Forse M. Foucault aveva ragione parlando di s-ragione , forse siamo tutti affetti da un vizio di forma, siamo tutti predisposti ad una vulnerabilità psicologica che ci porta a rimuovere il vero problema che di volta in volta si viene a presentare sul terreno del reale. Attitudine che ci porta ad ammalarci sotterraneamente delle cose, pur di non vederne la complessità intrinseca, le vogliamo reprimere, rimuovere, con farmaci, con meccanismi oscuranti, che nel rimuovere il sintomo rimuovono anche l’informazione stessa che il nostro corpo ci aveva segnalato tramite il flogisto infiammatorio, e quindi non elaboriamo mai il male. Progressivamente il sistema immunitario si indebolisce perché disabituato a vederlo, il male, incapace di gestirlo diventa sempre meno immune, il corpo (sociale) diventa sempre più vulnerabile agli attacchi virali, agli alt-fatti, alle teorie del complotto, alle scie chimiche, ai rettiliani, alle leggende, alle superstizioni, al pregiudizio, in altre parole alla paura.

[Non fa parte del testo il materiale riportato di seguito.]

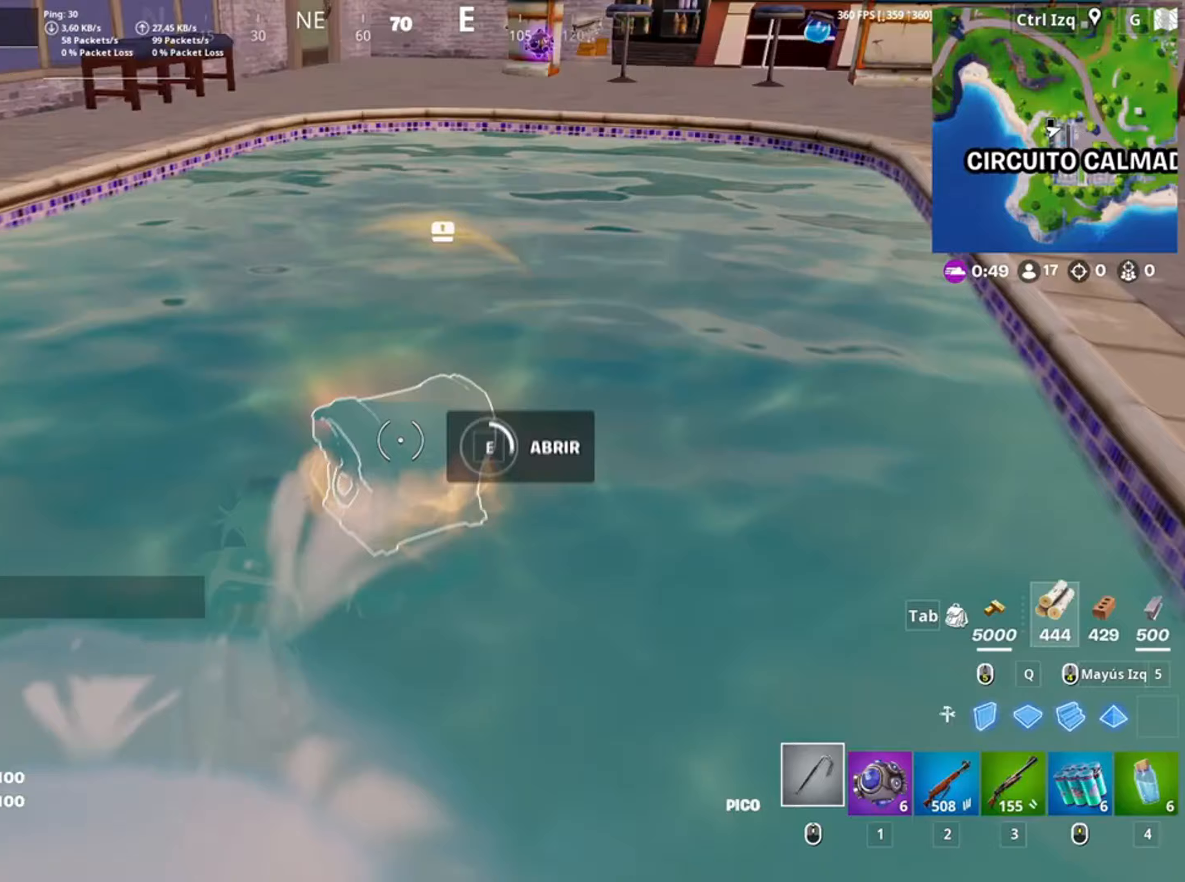
Gameplay with keyboard and mouse; each line is a JSON object with the keys and mouse buttons held at the frame after it. "events" lists presses ("down") and releases ("up") of "1", "2", "3", "4", "5", "a", "alt", "c", "caps_lock", "ctrl", "d", "e", "f", "g", "q", "r", "s", "shift", "space", "t", "tab", "v", "w", "x", "z", "mouse_left", "mouse_wheel" and "mouse_right" between this image and that frame as [ms after this image, input, new state], when the widget could be followed in between. "mouse_left", "mouse_wheel", "mouse_right" = the "left", "wheel", "right" buttons of the "mouse" list. No other keys are recorded. "wheel" means that the mouse wheel is clicked or scrolled. Not read: mouse_move.
{"keys": ["e", "w"], "mouse": [], "events": [[417, "e", "down"], [450, "w", "down"]]}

Forse quello che non vediamo è che c’è un ciclo che avviene, nel cosmo e dentro il nostro corpo, e la guarigione, la salute, passa anche per l’infiammazione. La malattia non va fuggita, ma può essere concepita come informazione da elaborare, e solo questa elaborazione scevra da repressione, porta poi al processo di guarigione. Solo metabolizzando le informazioni possiamo vivere nel terreno del reale, del vero, solo processando informazioni che per quanto brutte, batteriche e complesse esse siano, queste accadono, possono anche traumatizzare, ma vanno metabolizzate, in qualche modo vissute, pensate.

Quale antidoto per questo flogisto? Che dobbiamo rimanere lucidi, pensanti, raziocinanti? Forse nemmeno l’approccio razionalista è completo, perché il povero Gingrich nell’intercettare l’emotivo delle persone non ha detto una cosa completamente sbagliata: esiste il piano dei fatti, della scienza, della ragione, ma l’uomo è anche sragione, è anche emozione. Quindi forse più che rimanere razionali, dobbiamo rimanere integri. Consentirci di s-ragionare, non nel senso di non-ragionare, ma del senso più creativo possibile di dare spazio alla nostra follia, non rimuoverla, non reprimerla, rispettare anche quella parte, non farla sublimare in malattia, non farla indebolire l’organismo e renderlo prono al virus.

Se l’immunità totale dalle false notizie è impossibile, rimanere consapevoli e sapere individuare il falso, ecco questo può corrispondere ad una diagnosi. Il vaccino? È la conoscenza.